Cassidy's training surprised her in its emotional depth. She had expected to focus on palliative and elderly care, and she did volunteer at a dementia home. But meeting Lisa and Gary—Lisa living with primary progressive multiple sclerosis, Gary her full-time carer—shifted something in her. "They are smiling, happy, in love. Making the best of what they've got," she said. The dementia unit became her personal anchor. There was Monica, a former nurse living with Alzheimer's, whom Cassidy found herself genuinely missing. "I want to spend more time with them," she said of the residents. The work was not abstract. It was particular, human, and it changed her.
The training also reopened her grief. Studying the mechanics of care—the protocols, the compassion required, the weight of it—brought her father back into focus. "Of course it made me miss my dad," she said. But she has learned something about grief that the course could not teach her: it does not end, it transforms. "You don't grieve for someone and then it's over. It just changes. You change as a person—it shapes who you are, it shapes how you look at the world. You just get better at coping with it." That understanding, earned through loss and then through training, is what she brings to the screen when Caring Together begins on BBC One. The series is not a celebrity redemption arc or a feel-good transformation. It is a portrait of a system held together by people who have chosen to care, and by millions more who had no choice but to do so.
Citações Notáveis
The final moments were breathtakingly hard but quite incredible really. I just remember holding his hand and stroking his arm, and saying, 'It's OK, you can go now, we're all good, you've done your job.'— Natalie Cassidy, on caring for her father
There are millions of unsung carers just doing their business and going about it and they don't talk about it.— Natalie Cassidy
A Conversa do Hearth Outra perspectiva sobre a história
Why did you need to go back to school? You already knew what caring looked like from your father.

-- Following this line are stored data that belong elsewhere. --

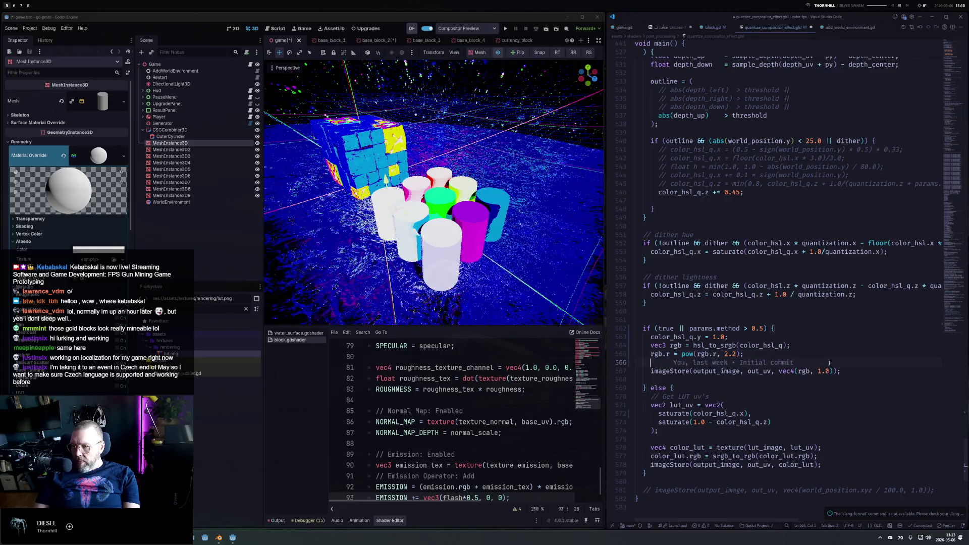
{"action": "left_click", "coordinate": [278, 520]}
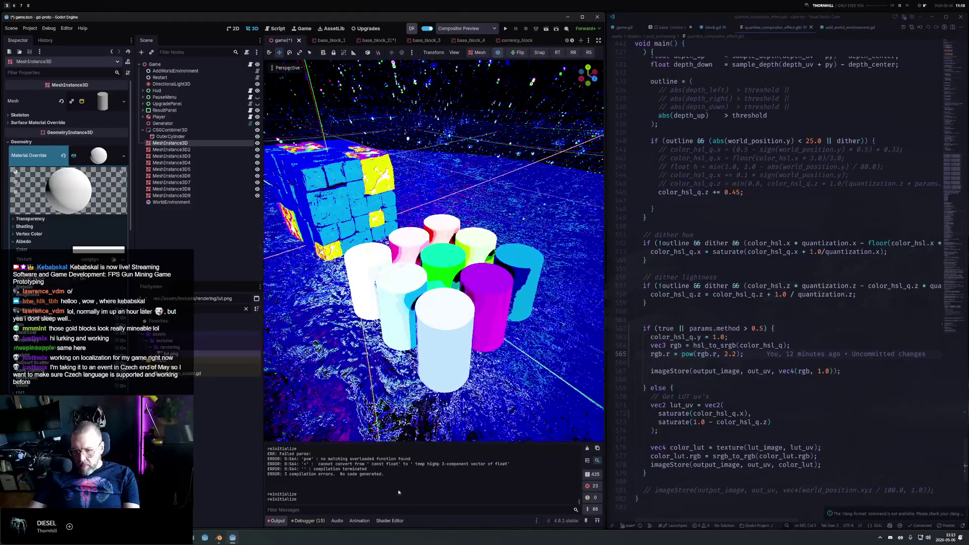
{"action": "left_click", "coordinate": [587, 448]}
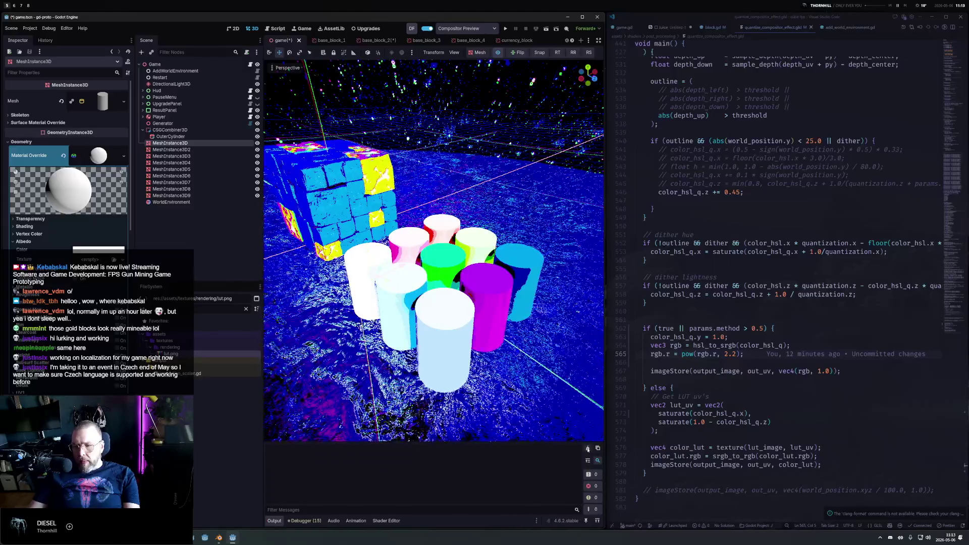
Comment out the rgb.r gamma line and save the shader.
{"action": "left_click", "coordinate": [768, 354]}
{"action": "key", "text": "ctrl+s"}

Knowing it and understanding it are different things. I wanted to see the whole picture—not just my own experience, but what the system actually is, what carers face every day, what the gaps are.
Did the training change how you think about what you did for your dad?

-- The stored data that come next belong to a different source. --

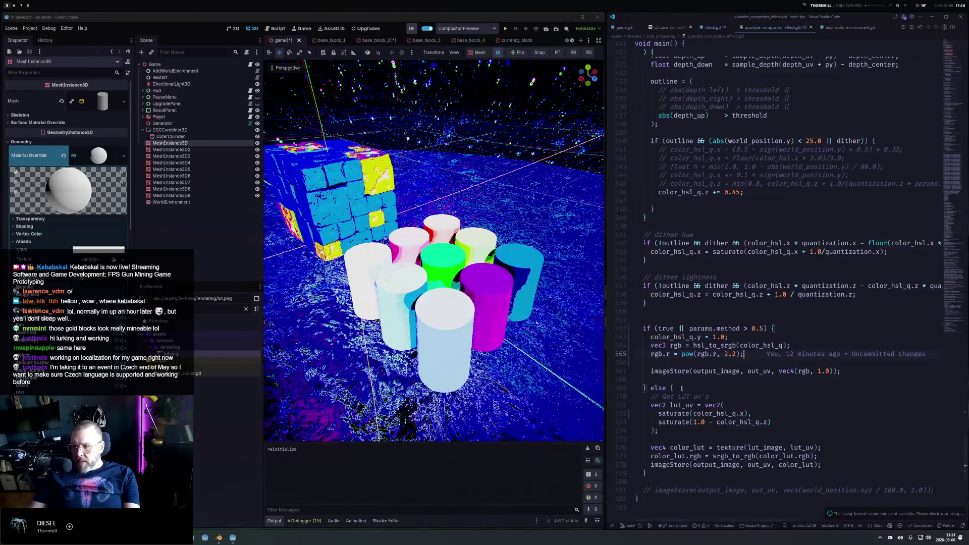
{"action": "key", "text": "super+Tab"}
{"action": "key", "text": "Escape"}
{"action": "key", "text": "ctrl+slash"}
{"action": "key", "text": "ctrl+s"}
Delete the commented gamma line and rename hsl_to_srgb back to hsl_to_rgb.
{"action": "key", "text": "ctrl+z"}
{"action": "key", "text": "Up"}
{"action": "key", "text": "End"}
{"action": "key", "text": "Left"}
{"action": "key", "text": "Left"}
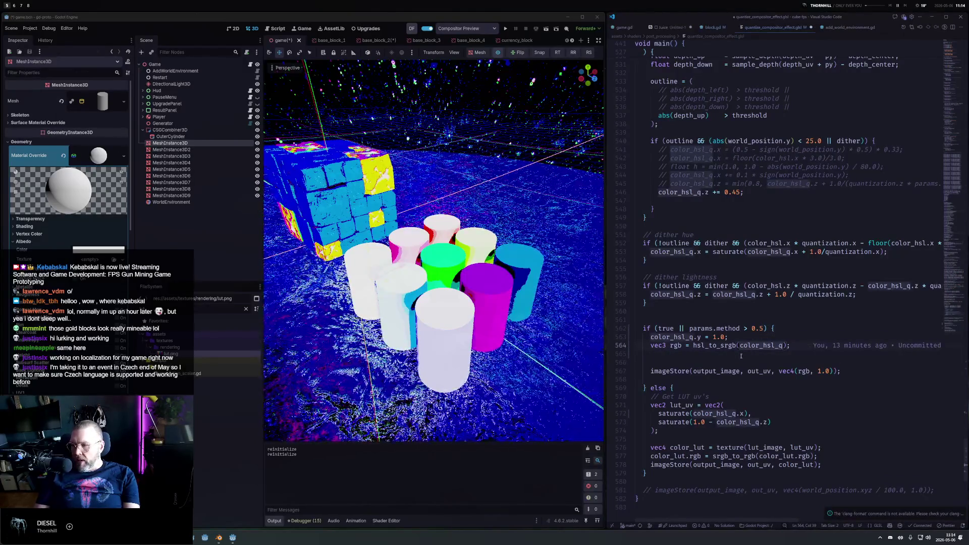
{"action": "key", "text": "ctrl+Left"}
{"action": "key", "text": "ctrl+Left"}
{"action": "key", "text": "Left"}
{"action": "key", "text": "BackSpace"}
{"action": "key", "text": "ctrl+Right"}
{"action": "key", "text": "ctrl+Right"}
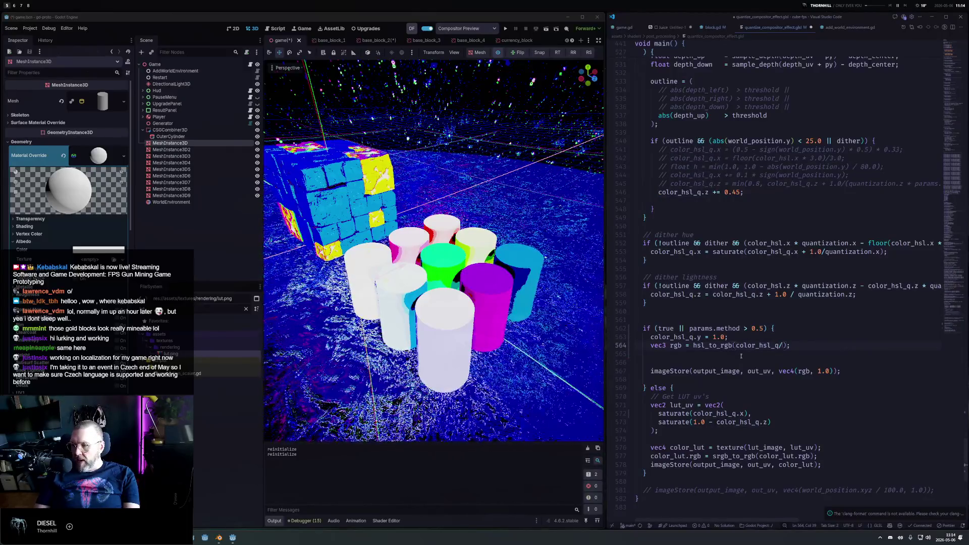
{"action": "scroll", "coordinate": [741, 357], "scroll_direction": "up", "scroll_amount": 10}
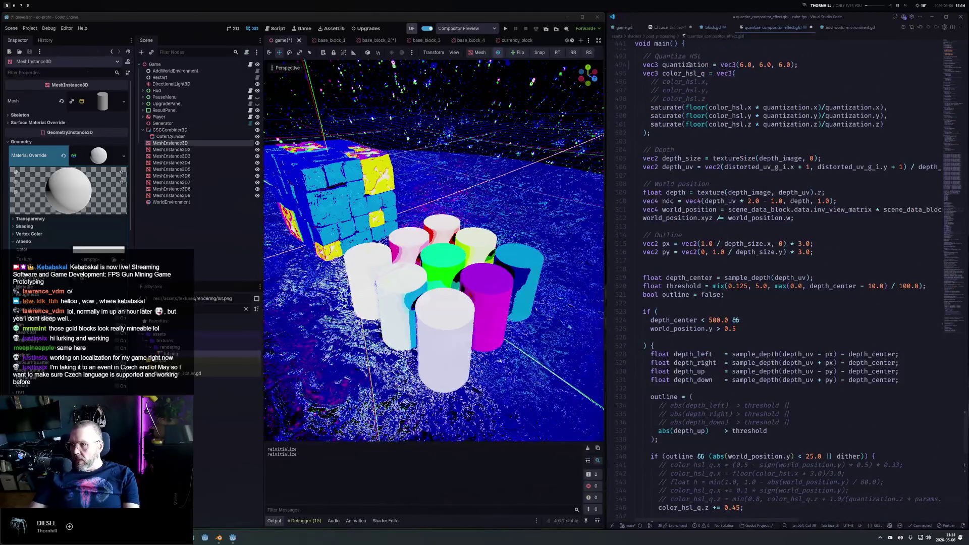
{"action": "double_click", "coordinate": [688, 64]}
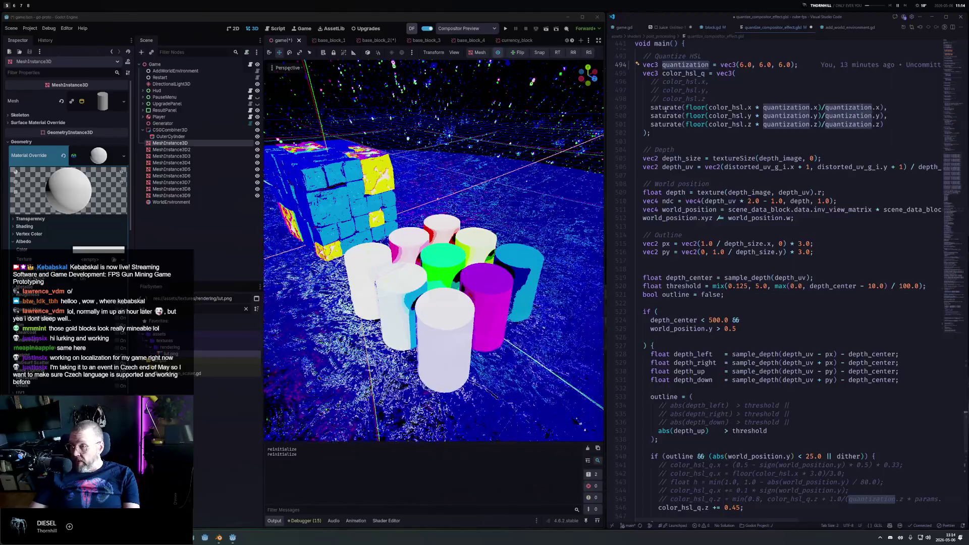
{"action": "scroll", "coordinate": [760, 268], "scroll_direction": "down", "scroll_amount": 10}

It made me realize how much I didn't know. And how much Linda, his carer, was carrying. I was there, but I had a job to go to. She was there all the time. The training showed me the invisible work.

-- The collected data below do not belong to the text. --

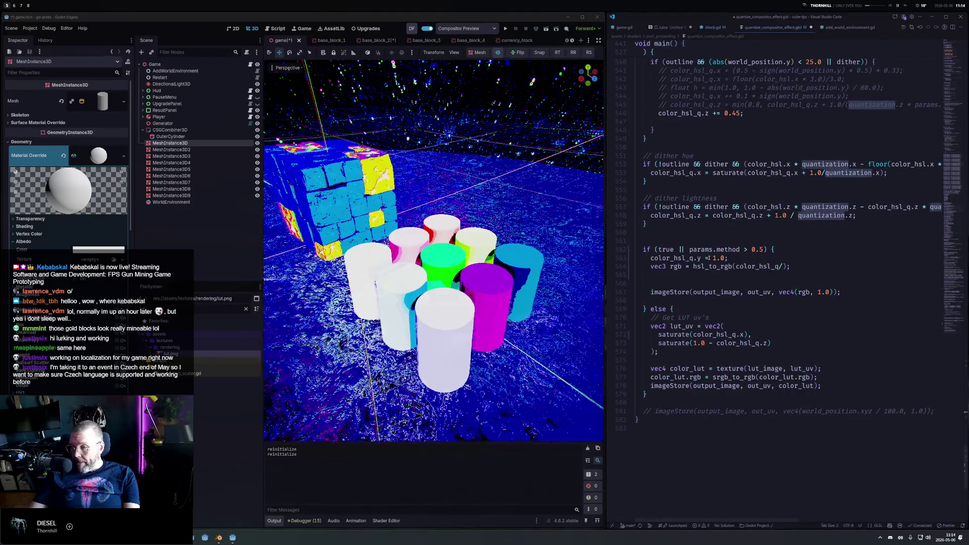
Change the direct path's fixed saturation from 1.0 to 0.5 and save.
{"action": "left_click_drag", "start_coordinate": [712, 257], "coordinate": [725, 258]}
{"action": "type", "text": "0.7"}
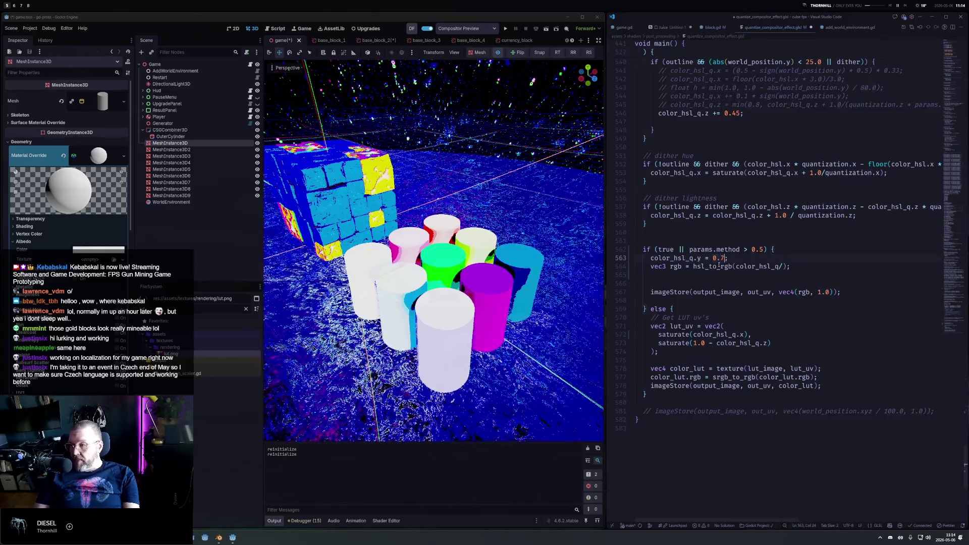
{"action": "key", "text": "ctrl+s"}
{"action": "key", "text": "BackSpace"}
{"action": "type", "text": "5"}
{"action": "key", "text": "ctrl+s"}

You met Tilly, who's been caring for her mother since childhood. How did that land for you?
It was humbling. She's seventeen, eighteen, and she's already lived a life I didn't live until my father got sick. These young people are choosing this work knowing what it costs. That matters.
The show is called Caring Together. What does that mean to you?
It's not about me learning to be a hero. It's about showing that care is collective—unpaid carers, professional carers, family, volunteers. Nobody does this alone, and we need to stop pretending they do.
Did you find moments of joy in the work?
Yes. Monica, the woman with Alzheimer's—I genuinely missed her when I left. That surprised me. I thought it would be heavy all the time, but there was real connection, real warmth. That's what keeps people doing this work, I think. Not the pay. The people.